Reproduzca el pasaje del texto sobre el apagón comprendido entre "Y luego está" y "parte del problema.", ambos incluidos, sustituyendo "desinversión" por "falta de inversión".

* _EXTRACTO DEL DOCUMENTO_
———
Estos “fiesteros del apagón” no solo ignoraron la gravedad del momento, sino que ridiculizaron el sufrimiento ajeno. Mientras ellos brindaban bajo las farolas apagadas, había gente que no podía cargar un respirador, calentar un biberón o simplemente saber qué estaba pasando. ¿Dónde estaba la empatía? ¿Dónde estaba el mínimo sentido de responsabilidad? Porque no, no es “pasar página” ni “hacerle frente a la adversidad con una sonrisa”. Es frivolizar un problema sistémico que exige seriedad, no cumbia.
Y luego está el tema de las responsabilidades políticas. Un apagón de esta magnitud no ocurre porque “las cosas pasan”. Es el resultado de años de desinversión, de priorizar titulares sobre infraestructuras, de dejar en manos de burócratas y empresas codiciosas sistemas esenciales para la vida. ¿Dónde estaban los que bailaban cuando tocaba exigir respuestas? ¿Dónde estaban cuando había que señalar a los responsables, a los que llevan décadas recortando en mantenimiento eléctrico mientras suben las tarifas? Probablemente demasiado ocupados buscando la próxima canción en Spotify, ajenos a que su pasividad es parte del problema.
———
* _SEGMENTO DE DATOS_
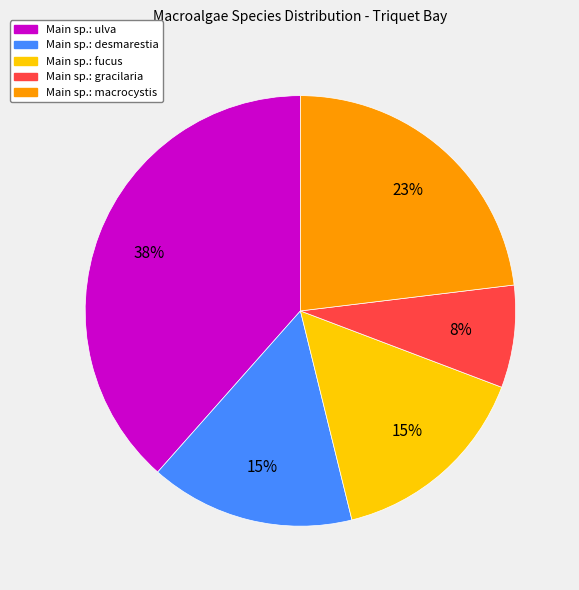

How many slices are in this pie chart?

5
———
* _RESPUESTA DEL EJERCICIO_
Y luego está el tema de las responsabilidades políticas. Un apagón de esta magnitud no ocurre porque “las cosas pasan”. Es el resultado de años de falta de inversión, de priorizar titulares sobre infraestructuras, de dejar en manos de burócratas y empresas codiciosas sistemas esenciales para la vida. ¿Dónde estaban los que bailaban cuando tocaba exigir respuestas? ¿Dónde estaban cuando había que señalar a los responsables, a los que llevan décadas recortando en mantenimiento eléctrico mientras suben las tarifas? Probablemente demasiado ocupados buscando la próxima canción en Spotify, ajenos a que su pasividad es parte del problema.